■ **PASSAGE**:
>>>
These eight crowdsourcing tasks are created with the following parameters: (1) each subject account can only submit one response to one task; (2) each IP address can only submit one response to one task; (3) we only accept the responses from mainland China, Hong Kong, Macao, Taiwan, Singapore, Indonesia, Malaysia, Thailand, Australia, Canada, Germany, USA, and New Zealand since there areas are main Chinese speaking areas; and (4) we pay 0.25 USD for one response.

Quality control measures

The following quality control measures are used: (1) Section 4, screening questions, was used to discriminate Chinese speakers from non-Chinese speakers and to block bots; (2) Section 5, the segmentation task, was kept invisible unless the first two screening questions were correctly answered; (3) the answers to the segmentation questions in section 5 must comply with the prescribed format to prevent random string: (a) the segmentation answer to each sentence must be only composed by the original sentence with one or zero “/” behind each Chinese character and each punctuation; (b) in the answers behind each punctuation, there must be a “/”; (c) the end of an answer must be a “/”; (4) the submission attempts were blocked unless all the required questions are answered and the answers satisfy the above conditions; and (5) data cleansing was conducted after data collection to rule out invalid responses.
<<<
■ **REQUIRED ACTIONS**:
**A)** Output the part of the crowdsourcing passage from "These eight crowdsourcing" up to and including "for one response.", word for word.
**B)** Please return, unchanged, the lines in the records from the line with "Inclusive Anschlussklemmen des Motors, den" up to and including the line with "Lastströme induzierte Spannungen".
The records have no connection to the crowdsourcing passage.

■ **Text data extracted from pages**:
>>>
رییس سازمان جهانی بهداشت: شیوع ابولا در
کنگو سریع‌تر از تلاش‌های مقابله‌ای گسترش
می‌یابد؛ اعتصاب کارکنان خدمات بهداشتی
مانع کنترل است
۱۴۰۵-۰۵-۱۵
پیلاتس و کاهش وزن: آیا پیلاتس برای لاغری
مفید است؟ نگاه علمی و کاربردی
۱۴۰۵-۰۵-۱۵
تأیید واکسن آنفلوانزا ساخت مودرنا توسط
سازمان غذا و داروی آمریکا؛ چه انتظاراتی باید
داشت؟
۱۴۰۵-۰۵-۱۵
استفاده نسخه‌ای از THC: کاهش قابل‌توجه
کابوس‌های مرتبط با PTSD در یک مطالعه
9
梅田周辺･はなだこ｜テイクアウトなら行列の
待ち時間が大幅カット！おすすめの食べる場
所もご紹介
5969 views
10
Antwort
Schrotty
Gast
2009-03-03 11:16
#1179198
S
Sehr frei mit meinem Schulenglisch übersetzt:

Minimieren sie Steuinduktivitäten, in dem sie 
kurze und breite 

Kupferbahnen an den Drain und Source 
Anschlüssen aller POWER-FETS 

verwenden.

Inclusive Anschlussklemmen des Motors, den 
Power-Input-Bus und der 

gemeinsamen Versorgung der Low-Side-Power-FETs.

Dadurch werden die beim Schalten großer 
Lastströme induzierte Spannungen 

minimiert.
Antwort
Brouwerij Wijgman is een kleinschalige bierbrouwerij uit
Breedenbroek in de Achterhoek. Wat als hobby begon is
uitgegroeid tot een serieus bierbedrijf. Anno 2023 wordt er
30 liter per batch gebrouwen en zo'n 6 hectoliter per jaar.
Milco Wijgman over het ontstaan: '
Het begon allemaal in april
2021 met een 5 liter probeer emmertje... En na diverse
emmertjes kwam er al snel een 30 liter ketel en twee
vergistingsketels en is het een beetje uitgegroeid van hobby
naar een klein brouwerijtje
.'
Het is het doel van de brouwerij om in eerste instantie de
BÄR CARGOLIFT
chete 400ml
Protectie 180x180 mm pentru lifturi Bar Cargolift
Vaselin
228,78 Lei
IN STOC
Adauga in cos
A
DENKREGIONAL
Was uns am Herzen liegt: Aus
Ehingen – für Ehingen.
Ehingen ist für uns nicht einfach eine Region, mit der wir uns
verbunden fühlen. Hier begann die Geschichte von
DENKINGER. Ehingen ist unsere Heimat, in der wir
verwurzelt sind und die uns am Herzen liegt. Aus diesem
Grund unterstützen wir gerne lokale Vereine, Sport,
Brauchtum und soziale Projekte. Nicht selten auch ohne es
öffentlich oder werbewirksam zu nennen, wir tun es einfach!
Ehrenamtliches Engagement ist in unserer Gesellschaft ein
<<<
■ **RESPONSE LIST**:
**A)**
These eight crowdsourcing tasks are created with the following parameters: (1) each subject account can only submit one response to one task; (2) each IP address can only submit one response to one task; (3) we only accept the responses from mainland China, Hong Kong, Macao, Taiwan, Singapore, Indonesia, Malaysia, Thailand, Australia, Canada, Germany, USA, and New Zealand since there areas are main Chinese speaking areas; and (4) we pay 0.25 USD for one response.

**B)**
Inclusive Anschlussklemmen des Motors, den 
Power-Input-Bus und der 

gemeinsamen Versorgung der Low-Side-Power-FETs.

Dadurch werden die beim Schalten großer 
Lastströme induzierte Spannungen 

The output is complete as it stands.